# [Task prompt]
Filter the entries below down to every line that contains the word "czasu", treating uppercase and lowercase as different.

Saved data entries:
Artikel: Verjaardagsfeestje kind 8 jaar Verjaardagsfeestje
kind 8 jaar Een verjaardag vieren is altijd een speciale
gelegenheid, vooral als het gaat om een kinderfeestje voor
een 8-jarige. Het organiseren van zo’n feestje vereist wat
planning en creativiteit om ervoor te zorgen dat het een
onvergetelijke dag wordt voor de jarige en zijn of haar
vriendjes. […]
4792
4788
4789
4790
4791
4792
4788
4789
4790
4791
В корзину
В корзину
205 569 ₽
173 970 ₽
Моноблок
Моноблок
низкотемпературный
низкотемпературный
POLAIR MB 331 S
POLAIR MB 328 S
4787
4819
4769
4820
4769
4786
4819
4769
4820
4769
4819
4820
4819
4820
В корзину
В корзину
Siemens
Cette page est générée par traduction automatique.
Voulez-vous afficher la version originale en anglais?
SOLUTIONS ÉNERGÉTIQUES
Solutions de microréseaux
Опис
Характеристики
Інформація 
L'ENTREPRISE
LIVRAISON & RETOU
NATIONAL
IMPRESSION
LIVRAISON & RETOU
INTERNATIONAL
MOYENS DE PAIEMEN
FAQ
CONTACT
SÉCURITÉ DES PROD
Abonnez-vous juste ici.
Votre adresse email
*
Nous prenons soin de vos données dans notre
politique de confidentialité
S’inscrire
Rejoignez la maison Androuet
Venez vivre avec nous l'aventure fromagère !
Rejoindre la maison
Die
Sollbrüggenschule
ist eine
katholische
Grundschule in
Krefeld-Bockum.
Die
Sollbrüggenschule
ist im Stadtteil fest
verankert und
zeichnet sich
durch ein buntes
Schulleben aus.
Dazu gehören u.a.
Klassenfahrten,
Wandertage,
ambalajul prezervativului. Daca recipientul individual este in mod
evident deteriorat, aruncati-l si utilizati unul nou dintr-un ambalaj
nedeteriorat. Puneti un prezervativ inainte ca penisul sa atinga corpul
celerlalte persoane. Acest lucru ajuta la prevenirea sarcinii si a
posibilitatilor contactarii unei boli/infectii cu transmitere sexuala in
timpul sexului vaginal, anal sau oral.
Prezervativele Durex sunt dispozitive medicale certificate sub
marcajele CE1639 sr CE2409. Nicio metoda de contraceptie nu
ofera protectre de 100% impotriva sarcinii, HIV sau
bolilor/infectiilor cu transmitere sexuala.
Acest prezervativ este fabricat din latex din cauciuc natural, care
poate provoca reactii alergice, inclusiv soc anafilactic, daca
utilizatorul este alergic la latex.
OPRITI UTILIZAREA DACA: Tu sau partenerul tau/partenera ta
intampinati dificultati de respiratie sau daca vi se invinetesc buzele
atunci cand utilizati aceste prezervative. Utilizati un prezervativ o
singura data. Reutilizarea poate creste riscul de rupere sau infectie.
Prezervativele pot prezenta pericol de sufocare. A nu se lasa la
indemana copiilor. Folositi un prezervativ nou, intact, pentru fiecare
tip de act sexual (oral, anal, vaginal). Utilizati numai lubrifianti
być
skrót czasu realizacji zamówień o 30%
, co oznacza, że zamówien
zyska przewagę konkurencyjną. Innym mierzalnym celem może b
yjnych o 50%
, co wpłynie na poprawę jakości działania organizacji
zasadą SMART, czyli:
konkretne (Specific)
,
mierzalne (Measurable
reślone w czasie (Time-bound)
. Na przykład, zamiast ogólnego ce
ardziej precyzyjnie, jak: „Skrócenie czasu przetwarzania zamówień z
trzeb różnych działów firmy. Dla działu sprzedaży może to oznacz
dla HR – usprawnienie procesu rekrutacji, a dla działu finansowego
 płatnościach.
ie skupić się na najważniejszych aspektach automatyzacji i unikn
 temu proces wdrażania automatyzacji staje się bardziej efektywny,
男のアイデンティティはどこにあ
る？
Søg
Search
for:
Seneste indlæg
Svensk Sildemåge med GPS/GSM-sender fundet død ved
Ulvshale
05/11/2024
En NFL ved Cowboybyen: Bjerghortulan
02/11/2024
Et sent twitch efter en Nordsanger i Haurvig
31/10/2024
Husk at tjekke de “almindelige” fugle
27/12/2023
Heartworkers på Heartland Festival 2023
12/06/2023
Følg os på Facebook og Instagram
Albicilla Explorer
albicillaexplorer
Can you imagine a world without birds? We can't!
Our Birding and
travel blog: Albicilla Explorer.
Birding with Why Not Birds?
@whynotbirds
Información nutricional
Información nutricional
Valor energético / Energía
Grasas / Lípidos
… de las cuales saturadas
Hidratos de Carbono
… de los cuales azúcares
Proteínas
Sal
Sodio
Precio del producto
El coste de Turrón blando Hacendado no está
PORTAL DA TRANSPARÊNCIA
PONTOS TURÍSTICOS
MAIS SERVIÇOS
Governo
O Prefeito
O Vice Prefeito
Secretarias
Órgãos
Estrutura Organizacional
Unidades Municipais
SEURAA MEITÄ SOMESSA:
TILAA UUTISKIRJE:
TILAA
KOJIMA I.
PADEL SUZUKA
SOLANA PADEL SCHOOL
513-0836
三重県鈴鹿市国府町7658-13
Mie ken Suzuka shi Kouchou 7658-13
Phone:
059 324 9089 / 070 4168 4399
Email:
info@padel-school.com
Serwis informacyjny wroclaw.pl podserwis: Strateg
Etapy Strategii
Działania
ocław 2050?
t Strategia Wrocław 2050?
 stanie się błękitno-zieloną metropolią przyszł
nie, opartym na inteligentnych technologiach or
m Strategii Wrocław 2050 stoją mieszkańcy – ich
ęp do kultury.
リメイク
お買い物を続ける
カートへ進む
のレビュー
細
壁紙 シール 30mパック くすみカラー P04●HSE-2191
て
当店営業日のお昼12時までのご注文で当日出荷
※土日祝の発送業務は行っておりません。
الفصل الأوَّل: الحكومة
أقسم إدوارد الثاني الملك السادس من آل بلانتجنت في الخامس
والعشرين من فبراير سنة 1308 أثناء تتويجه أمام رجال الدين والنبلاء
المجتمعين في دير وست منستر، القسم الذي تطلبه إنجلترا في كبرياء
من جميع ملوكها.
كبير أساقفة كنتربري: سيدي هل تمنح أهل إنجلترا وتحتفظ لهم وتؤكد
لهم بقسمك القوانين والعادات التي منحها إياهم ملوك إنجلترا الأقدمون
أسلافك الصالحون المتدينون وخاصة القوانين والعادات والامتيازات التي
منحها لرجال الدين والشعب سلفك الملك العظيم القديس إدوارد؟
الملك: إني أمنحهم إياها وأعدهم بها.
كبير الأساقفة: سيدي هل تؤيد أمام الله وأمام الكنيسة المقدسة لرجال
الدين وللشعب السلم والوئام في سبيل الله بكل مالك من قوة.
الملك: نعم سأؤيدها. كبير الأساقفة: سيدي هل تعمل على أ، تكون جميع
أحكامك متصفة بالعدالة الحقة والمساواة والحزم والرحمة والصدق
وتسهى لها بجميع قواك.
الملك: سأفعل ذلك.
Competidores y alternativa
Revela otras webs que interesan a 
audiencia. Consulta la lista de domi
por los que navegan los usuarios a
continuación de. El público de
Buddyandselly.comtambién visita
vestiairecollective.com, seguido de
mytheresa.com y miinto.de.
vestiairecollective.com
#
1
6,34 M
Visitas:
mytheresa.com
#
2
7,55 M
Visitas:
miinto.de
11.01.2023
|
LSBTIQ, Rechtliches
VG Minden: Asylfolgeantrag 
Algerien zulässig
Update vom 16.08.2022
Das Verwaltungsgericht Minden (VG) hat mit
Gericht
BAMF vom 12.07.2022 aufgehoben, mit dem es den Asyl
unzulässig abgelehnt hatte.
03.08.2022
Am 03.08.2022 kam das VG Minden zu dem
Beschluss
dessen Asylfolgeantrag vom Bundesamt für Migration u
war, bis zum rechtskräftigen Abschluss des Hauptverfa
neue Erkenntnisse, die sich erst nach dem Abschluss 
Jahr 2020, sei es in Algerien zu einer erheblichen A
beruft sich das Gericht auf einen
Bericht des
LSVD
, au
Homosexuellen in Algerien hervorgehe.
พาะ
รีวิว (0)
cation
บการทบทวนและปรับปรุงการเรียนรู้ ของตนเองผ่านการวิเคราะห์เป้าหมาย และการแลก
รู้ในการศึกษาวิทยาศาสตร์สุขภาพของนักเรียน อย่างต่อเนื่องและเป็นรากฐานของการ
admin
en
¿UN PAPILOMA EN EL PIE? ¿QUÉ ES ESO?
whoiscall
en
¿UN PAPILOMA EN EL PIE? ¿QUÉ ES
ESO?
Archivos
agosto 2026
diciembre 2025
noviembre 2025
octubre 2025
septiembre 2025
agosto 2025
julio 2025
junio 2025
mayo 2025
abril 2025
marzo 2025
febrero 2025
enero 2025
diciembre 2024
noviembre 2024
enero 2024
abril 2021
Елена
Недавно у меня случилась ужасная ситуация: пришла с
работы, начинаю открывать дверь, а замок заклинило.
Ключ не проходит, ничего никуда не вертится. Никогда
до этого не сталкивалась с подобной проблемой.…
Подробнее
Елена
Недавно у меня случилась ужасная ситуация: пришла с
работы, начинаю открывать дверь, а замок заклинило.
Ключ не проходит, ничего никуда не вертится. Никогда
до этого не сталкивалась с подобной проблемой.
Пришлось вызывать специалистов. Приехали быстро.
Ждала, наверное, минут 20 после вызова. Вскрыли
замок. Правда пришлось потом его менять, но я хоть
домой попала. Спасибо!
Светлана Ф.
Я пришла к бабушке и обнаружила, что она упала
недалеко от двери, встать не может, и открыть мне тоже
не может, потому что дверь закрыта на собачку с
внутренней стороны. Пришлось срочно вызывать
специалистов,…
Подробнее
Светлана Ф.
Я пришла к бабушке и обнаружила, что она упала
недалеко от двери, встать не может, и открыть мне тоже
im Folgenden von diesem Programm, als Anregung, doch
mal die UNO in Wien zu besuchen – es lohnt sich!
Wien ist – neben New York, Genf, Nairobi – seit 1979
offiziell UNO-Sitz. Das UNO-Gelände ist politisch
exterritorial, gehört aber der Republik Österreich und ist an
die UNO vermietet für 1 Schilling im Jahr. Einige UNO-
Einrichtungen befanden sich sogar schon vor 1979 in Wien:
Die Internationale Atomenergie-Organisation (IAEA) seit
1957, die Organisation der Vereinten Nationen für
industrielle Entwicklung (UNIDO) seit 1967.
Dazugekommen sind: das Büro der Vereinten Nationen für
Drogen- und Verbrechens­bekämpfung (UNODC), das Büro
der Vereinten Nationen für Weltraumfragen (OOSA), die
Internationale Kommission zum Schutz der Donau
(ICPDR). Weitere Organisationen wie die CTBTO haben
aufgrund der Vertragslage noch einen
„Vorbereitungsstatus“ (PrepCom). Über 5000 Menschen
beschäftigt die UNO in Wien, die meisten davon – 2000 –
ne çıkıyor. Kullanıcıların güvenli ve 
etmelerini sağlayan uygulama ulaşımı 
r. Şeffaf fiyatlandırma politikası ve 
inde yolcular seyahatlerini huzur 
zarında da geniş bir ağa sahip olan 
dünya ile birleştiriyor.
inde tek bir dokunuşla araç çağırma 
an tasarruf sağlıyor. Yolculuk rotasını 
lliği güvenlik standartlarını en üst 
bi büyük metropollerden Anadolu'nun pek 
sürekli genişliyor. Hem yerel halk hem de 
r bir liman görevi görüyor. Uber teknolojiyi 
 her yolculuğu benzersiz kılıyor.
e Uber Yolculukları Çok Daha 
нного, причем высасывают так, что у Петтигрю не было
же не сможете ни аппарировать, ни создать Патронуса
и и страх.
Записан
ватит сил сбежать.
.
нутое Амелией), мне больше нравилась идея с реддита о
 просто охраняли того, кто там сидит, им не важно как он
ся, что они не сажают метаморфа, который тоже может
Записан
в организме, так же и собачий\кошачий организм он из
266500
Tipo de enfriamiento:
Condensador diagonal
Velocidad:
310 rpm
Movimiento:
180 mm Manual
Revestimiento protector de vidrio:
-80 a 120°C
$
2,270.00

# [Exercise result]
skrót czasu realizacji zamówień o 30%
ardziej precyzyjnie, jak: „Skrócenie czasu przetwarzania zamówień z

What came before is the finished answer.